The difference between men and women is a tug of war. Gender asymmetry is a question of power. It is the marginalization of existences: repressed, crushed, normalized lives. Delia’s irony (being “the one who talks a lot”), her sarcasm, sink more than punches. More than slaps, dodged and then caught, openly. There is no normalization to the protagonist who may be bending, but without breaking.
The violence, told without rhetoric, is pure, Piranthelian drama. Delia sublimates the blood and bruises, streams of pain appear on her face for a moment and then magically disappear. The film moves on the thread of symbolism. While she is being beaten, the protagonist is already out of her body, her mind elsewhere. A blind force pulls her to the center of the room, then pushes her back to the edges, pushes her away. slams on doors, crashes on edges: the choice of choreography is a liberating dance. Delia is pulled into that stage of terror by her hair. It wriggles, goes soft, then gives up on itself. the sound is a silence overflowing with the notes of a macabre tango.

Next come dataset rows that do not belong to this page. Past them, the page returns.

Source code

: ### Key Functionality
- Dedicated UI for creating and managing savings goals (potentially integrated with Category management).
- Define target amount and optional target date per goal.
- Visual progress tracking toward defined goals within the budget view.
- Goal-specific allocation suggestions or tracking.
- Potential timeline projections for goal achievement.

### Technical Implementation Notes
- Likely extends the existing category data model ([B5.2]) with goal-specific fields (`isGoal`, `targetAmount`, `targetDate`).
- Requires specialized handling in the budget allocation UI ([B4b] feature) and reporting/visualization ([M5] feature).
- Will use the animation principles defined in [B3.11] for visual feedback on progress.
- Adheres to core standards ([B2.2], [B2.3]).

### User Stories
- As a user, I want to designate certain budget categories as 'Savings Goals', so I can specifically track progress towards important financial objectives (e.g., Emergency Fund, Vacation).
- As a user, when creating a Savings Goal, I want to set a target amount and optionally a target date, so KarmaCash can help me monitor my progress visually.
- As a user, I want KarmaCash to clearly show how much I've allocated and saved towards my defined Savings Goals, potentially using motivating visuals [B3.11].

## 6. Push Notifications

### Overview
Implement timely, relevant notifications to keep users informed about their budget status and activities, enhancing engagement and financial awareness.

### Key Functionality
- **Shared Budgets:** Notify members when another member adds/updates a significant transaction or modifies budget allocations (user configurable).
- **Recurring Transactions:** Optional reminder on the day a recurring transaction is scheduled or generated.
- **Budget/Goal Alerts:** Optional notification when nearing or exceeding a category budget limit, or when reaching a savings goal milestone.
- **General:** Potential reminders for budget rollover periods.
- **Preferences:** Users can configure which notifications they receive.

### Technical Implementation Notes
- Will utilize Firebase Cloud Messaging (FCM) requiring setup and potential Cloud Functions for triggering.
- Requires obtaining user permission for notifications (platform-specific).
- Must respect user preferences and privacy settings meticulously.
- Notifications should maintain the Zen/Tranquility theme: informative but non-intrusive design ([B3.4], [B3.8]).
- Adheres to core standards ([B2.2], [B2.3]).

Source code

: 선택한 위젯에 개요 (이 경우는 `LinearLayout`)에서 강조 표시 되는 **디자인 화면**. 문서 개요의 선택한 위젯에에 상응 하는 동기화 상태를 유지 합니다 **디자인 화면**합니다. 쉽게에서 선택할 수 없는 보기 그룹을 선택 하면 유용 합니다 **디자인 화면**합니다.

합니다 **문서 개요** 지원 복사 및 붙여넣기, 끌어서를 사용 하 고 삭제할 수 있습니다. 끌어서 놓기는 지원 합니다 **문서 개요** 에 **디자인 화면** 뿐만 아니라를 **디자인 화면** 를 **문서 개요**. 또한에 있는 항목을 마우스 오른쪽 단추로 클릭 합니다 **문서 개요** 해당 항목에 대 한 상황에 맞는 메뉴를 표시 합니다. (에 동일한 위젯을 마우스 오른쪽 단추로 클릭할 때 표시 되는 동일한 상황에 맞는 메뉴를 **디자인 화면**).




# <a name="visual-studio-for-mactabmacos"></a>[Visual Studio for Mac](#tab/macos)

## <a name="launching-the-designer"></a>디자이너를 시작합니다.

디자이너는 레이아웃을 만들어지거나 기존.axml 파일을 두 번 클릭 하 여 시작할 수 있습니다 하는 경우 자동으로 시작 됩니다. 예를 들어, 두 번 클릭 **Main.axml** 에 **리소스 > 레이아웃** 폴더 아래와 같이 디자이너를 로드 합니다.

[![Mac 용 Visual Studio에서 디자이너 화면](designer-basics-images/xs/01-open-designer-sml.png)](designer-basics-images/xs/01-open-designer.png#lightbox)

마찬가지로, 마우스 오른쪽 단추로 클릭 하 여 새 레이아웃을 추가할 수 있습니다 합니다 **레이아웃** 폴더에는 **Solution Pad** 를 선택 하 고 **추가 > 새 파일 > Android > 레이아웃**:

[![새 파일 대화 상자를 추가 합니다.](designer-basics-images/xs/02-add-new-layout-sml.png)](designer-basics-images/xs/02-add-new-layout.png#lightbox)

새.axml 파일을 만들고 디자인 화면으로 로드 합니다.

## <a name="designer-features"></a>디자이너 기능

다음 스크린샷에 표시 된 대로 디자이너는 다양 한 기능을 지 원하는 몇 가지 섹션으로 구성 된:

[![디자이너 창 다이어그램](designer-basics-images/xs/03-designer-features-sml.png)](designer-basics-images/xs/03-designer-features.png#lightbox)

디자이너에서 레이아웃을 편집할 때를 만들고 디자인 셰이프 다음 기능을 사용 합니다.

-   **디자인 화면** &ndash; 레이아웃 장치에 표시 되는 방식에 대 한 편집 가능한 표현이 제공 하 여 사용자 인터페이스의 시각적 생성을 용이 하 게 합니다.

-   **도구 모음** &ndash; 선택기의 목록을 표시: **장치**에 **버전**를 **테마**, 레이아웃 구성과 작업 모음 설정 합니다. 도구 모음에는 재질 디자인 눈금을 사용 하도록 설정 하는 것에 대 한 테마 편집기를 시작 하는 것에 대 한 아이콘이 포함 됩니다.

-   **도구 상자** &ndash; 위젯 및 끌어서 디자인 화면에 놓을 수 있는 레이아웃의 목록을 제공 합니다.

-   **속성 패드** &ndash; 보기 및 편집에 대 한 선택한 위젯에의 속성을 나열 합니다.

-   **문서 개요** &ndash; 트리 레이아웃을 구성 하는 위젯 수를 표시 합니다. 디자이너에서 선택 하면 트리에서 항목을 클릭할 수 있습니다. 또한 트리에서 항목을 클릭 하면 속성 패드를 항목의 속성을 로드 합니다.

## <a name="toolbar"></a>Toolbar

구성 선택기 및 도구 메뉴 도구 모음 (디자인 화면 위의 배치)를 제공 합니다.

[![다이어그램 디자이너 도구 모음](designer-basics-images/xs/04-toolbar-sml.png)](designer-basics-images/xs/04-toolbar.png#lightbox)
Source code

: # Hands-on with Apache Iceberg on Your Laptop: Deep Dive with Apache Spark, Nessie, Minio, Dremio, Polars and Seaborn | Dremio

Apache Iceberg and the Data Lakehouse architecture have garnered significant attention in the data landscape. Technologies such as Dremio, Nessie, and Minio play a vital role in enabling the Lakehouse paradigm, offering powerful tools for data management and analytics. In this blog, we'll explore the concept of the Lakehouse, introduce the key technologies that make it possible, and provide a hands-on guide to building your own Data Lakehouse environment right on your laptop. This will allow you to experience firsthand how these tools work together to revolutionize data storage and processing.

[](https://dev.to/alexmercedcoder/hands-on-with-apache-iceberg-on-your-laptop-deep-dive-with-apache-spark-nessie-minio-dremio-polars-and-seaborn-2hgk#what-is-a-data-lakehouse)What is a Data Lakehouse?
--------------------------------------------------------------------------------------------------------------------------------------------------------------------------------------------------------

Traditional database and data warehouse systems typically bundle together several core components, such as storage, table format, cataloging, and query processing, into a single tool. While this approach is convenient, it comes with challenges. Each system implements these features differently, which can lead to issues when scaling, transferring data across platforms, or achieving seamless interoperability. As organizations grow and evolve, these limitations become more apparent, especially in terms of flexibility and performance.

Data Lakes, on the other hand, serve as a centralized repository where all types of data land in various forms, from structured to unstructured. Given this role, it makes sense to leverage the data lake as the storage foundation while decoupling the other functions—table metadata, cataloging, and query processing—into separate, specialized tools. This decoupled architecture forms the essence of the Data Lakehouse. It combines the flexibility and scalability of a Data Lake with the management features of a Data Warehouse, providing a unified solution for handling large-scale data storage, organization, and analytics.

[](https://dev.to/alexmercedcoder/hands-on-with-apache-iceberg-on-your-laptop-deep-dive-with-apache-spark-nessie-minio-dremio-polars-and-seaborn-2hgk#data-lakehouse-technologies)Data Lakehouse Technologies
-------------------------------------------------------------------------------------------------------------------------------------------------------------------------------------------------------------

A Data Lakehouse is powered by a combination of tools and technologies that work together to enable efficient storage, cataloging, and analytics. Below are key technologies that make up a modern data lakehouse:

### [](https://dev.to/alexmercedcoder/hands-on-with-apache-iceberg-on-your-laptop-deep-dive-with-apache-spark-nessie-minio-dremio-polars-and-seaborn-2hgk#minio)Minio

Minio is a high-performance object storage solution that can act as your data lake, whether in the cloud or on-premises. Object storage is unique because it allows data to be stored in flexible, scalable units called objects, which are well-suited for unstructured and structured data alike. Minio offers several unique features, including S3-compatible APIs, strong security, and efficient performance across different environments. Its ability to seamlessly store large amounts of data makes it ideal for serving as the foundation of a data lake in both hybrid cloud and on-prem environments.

We are witnessing helplessly, from the auditorium seats, a balancing act that we know many of us have (and still are) experiencing. Far but very close, the spectators are Delia: how many grandmothers, mothers, friends, how many sisters of each of us meet in the dining room of that ancient Rome. There are the partisans, who did not hold back when they had to risk their lives for liberation from Nazism, there are the first electricians. There are the founding mothers. Film is a bridge between who we were and who we are. And the end is an escape route that plans the only tomorrow worth living: a collective tomorrow that restores the dignity of rights to every individual. No one is saved alone and it is not within the couple that the woman must find rebirth: Freedom is the only salvation and its pursuit is a civic duty.
Maybe we don’t know enough, but we owe a lot to Paola Cortellesi: she gives us a story that could reveal to us where we are wrong, what we are missing. It would be enough to understand this to stop at the edge of the abyss, a moment before the cliff you can avoid the fall.
For the recording it is an initiation: it has put on stage all the women of the world as well as all the men. Thinking about it, we know full well that Ivano will remain the master of Delia in every corner of the country for a long, long time to come. It will take Parliament (which on June 2nd is only in gestation) to get the first laws of civilization to arrive: divorce, abortion, family law reform. Delia will have to wait until her seventies to learn that she is a person within this fiery core of prohibitions, which only her master father makes untouchable. With the decline of parental authority, finally, from the depths of the family we will see individual rights emerge and individuals rise to the surface. The 1980s will eliminate honor killings.
This work is a precious piece of our history, at the center there is only one thing and there are many: at the center there are rights, there is democracy, there is the price of an equality that is long in coming. Even the soundtrack is the only real one: from Lucio Dalla to Daniele Silvestri, every track is a piece. The film is dense, rich. Scattered quotes piece together the life we’ve lived: the death of Delia’s father-in-law is inappropriate, it’s always wrong, and it should be kept locked up. The tribute to Pietro Germi (who in Adrift and abandoned causes Vincenzo Ascalone to suffer the same fate) is very clear.
But Cortelesi’s film is also powerful because it is a pit of symbols. Four thirds is the form of silent cinema, as silent are its lips: with her mouth closed, Delia prepares to make a revolution, with a pencil in his hands. It’s his first time, but it’s ours too. We are there with Delia, that day in June, we who, like her, were able to vote late and who today stopped going to the polls. Reclaiming Delia’s desire and awareness is an effort that will help us restore hope.